Depuis 1635, la Montagne pelée a connu quatre éruptions :
- 1792 : deux éruptions phréatiques
- 1851 : des éruptions phréatiques avec la première le 5 août 1851
- 1902-1905avec l'éruption majeure du 8 mai 1902 : éruption magmatique avec des phases effusives (croissance de dôme de lave) et explosives. L’éruption du 8 mai est précédée par des éruptions phréatiques. Des écoulements pyroclastiques connus sous le nom de «nuées ardentes» détruisent complètement la ville de Saint-Pierre, provoquant la mort d’environ 29000 personnes.
- 1929-1932avec au début plusieurs éruptions phréatiques comme celles du 16 septembre à 22h, du 14 octobre à 4h, 18 octobre 1929 vers 1h du matin.

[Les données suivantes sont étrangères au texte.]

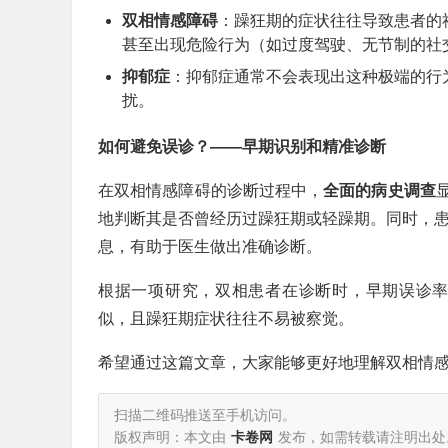
双相情感障碍
：躁狂期的症状往往导致患者的
甚至出现危险行为（如过度驾驶、无节制的社
抑郁症
：抑郁症通常不会表现出这种极端的行
扰。
如何避免误诊？——早期识别和精准诊断
在双相情感障碍的诊断过程中，
全面的病史调查
地判断其是否曾经历过躁狂期或轻躁期。同时，
息，有助于医生做出准确诊断。
根据一项研究，双相患者在诊断时，早期误诊率高
似，且躁狂期症状往往不易被察觉。
希望通过这篇文章，大家能够更好地理解双相情
扫描二维码推送至手机访问。
版权声明：本文由
卡卷网
发布，如需转载请注明出处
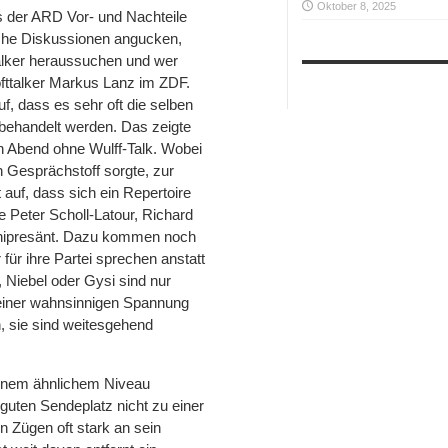
Oktober 8, 2025
 der ARD Vor- und Nachteile
ische Diskussionen angucken,
stalker heraussuchen und wer
Softtalker Markus Lanz im ZDF.
uf, dass es sehr oft die selben
behandelt werden. Das zeigte
n Abend ohne Wulff-Talk. Wobei
n Gesprächstoff sorgte, zur
auf, dass sich ein Repertoire
e Peter Scholl-Latour, Richard
omnipresänt. Dazu kommen noch
für ihre Partei sprechen anstatt
, Niebel oder Gysi sind nur
 einer wahnsinnigen Spannung
, sie sind weitesgehend
 einem ähnlichem Niveau
uten Sendeplatz nicht zu einer
n Zügen oft stark an sein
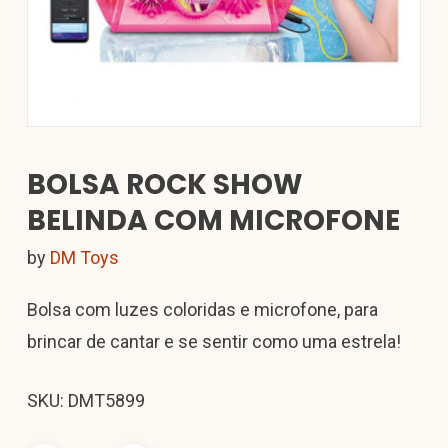
BOLSA ROCK SHOW
BELINDA COM MICROFONE
by
DM Toys
Bolsa com luzes coloridas e microfone, para
brincar de cantar e se sentir como uma estrela!
SKU: DMT5899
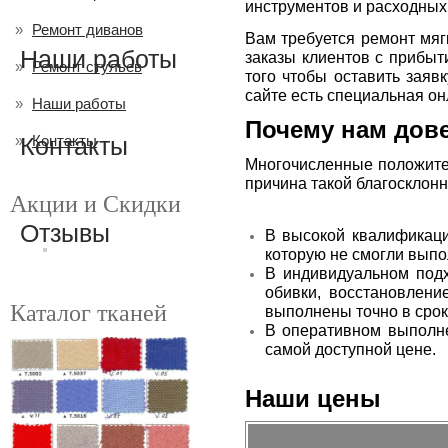
инструментов и расходных
Ремонт диванов
Вам требуется ремонт мяг
Наши работы
заказы клиентов с прибыт
Ремонт стульев
того чтобы оставить заяв
сайте есть специальная о
Наши работы
Почему нам дов
Контакты
Контакты
Многочисленные положител
причина такой благосклон
Акции и Скидки
Отзывы
В высокой квалификаци
которую не смогли выпо
В индивидуальном подх
обивки, восстановлени
Каталог тканей
выполнены точно в срок 
В оперативном выполне
самой доступной цене.
Наши цены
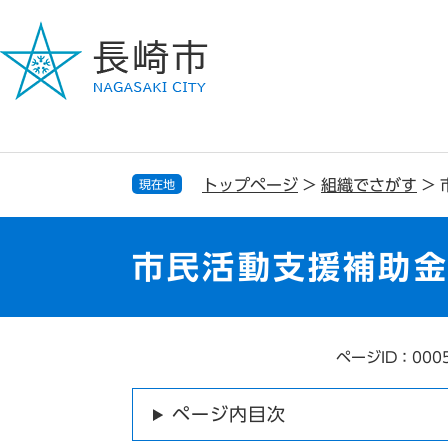
ペ
メ
ー
ニ
ジ
ュ
の
ー
先
を
頭
飛
で
ば
す
し
トップページ
>
組織でさがす
>
現在地
。
て
本
文
市民活動支援補助
へ
ページID：000
本
文
ページ内目次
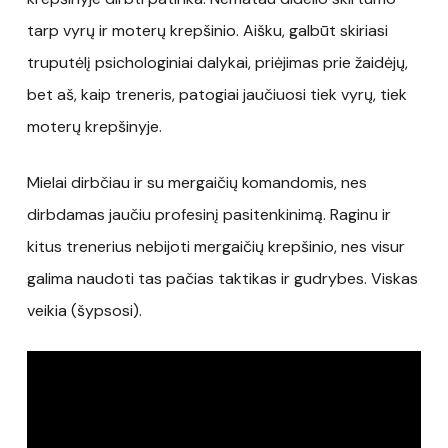
tarp vyrų ir moterų krepšinio. Aišku, galbūt skiriasi
truputėlį psichologiniai dalykai, priėjimas prie žaidėjų,
bet aš, kaip treneris, patogiai jaučiuosi tiek vyrų, tiek
moterų krepšinyje.
Mielai dirbčiau ir su mergaičių komandomis, nes
dirbdamas jaučiu profesinį pasitenkinimą. Raginu ir
kitus trenerius nebijoti mergaičių krepšinio, nes visur
galima naudoti tas pačias taktikas ir gudrybes. Viskas
veikia (šypsosi).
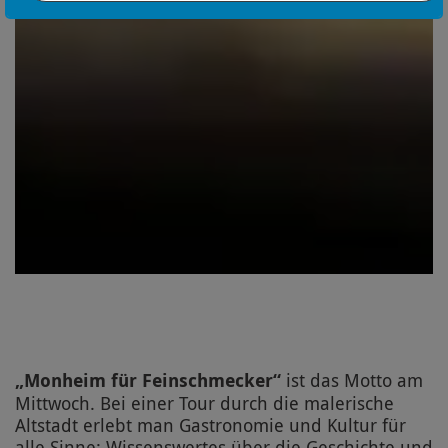
„Monheim für Feinschmecker“
ist das Motto am
Mittwoch. Bei einer Tour durch die malerische
Altstadt erlebt man Gastronomie und Kultur für
alle Sinne: Wissenswertes über die Geschichte und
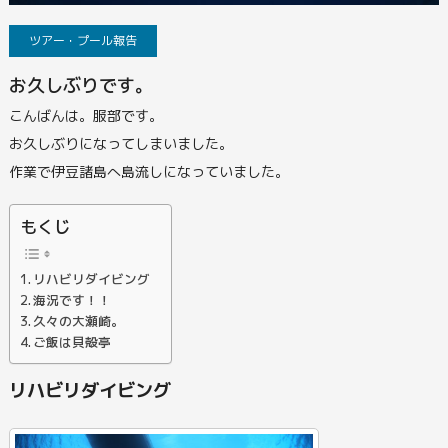
ツアー・プール報告
お久しぶりです。
こんばんは。服部です。
お久しぶりになってしまいました。
作業で伊豆諸島へ島流しになっていました。
もくじ
リハビリダイビング
海況です！！
久々の大瀬崎。
ご飯は貝殻亭
リハビリダイビング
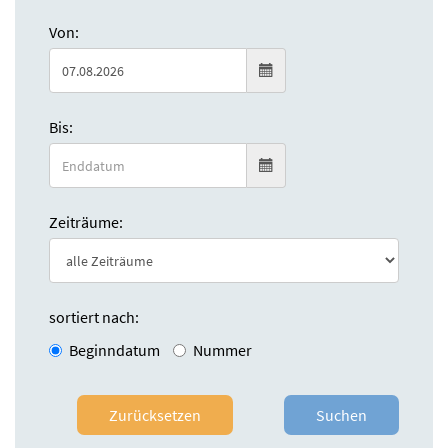
Von:
Bis:
Zeiträume:
sortiert nach:
Beginndatum
Nummer
Zurücksetzen
Suchen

L’éruption de 1929-1932 ne fait aucune victime humaine et les destructions matérielles sont bien moindres qu’en 1902. Elle entraîne en revanche, l'évacuation de milliers de personnes pendant plusieurs mois, engendrant une désorganisation sociale et économique de l'île.
La Montagne Pelée va-t-elle entrer en éruption prochainement ?
Le niveau de connaissances actuel ne permet pas de prédire avec exactitude la date d’éruption d’un volcan, ni même l’évolution de la vigilance qui peut redescendre au niveau inférieur (verte).
Néanmoins, l’observation des 4 dernières éruptions de la Montagne Pelée a montré l’existence de signes précurseurs. Dans le cas de l’éruption de 1902, les premiers signes de réactivation de la Montagne Pelée se manifestent dès 1889 avec l’apparition de fumerolles. En 1901 et surtout au début de l’année 1902, le nombre et l’intensité des fumerolles augmentent régulièrement jusqu’au 23 avril 1902, quand la première explosion phréatique se produit. En outre, le nombre de séismes ressentis par la population augmente avant l’éruption magmatique.
Depuis l’état actuel de vigilance jaune, le délai possible avant une éruption (si les paramètres au niveau du volcan continuent de s’intensifier) s’établit en années ou en mois. Néanmoins le type de volcan associé à la Montagne Pelée peut occasionner des temps plus courts (de quelques mois à quelques semaines).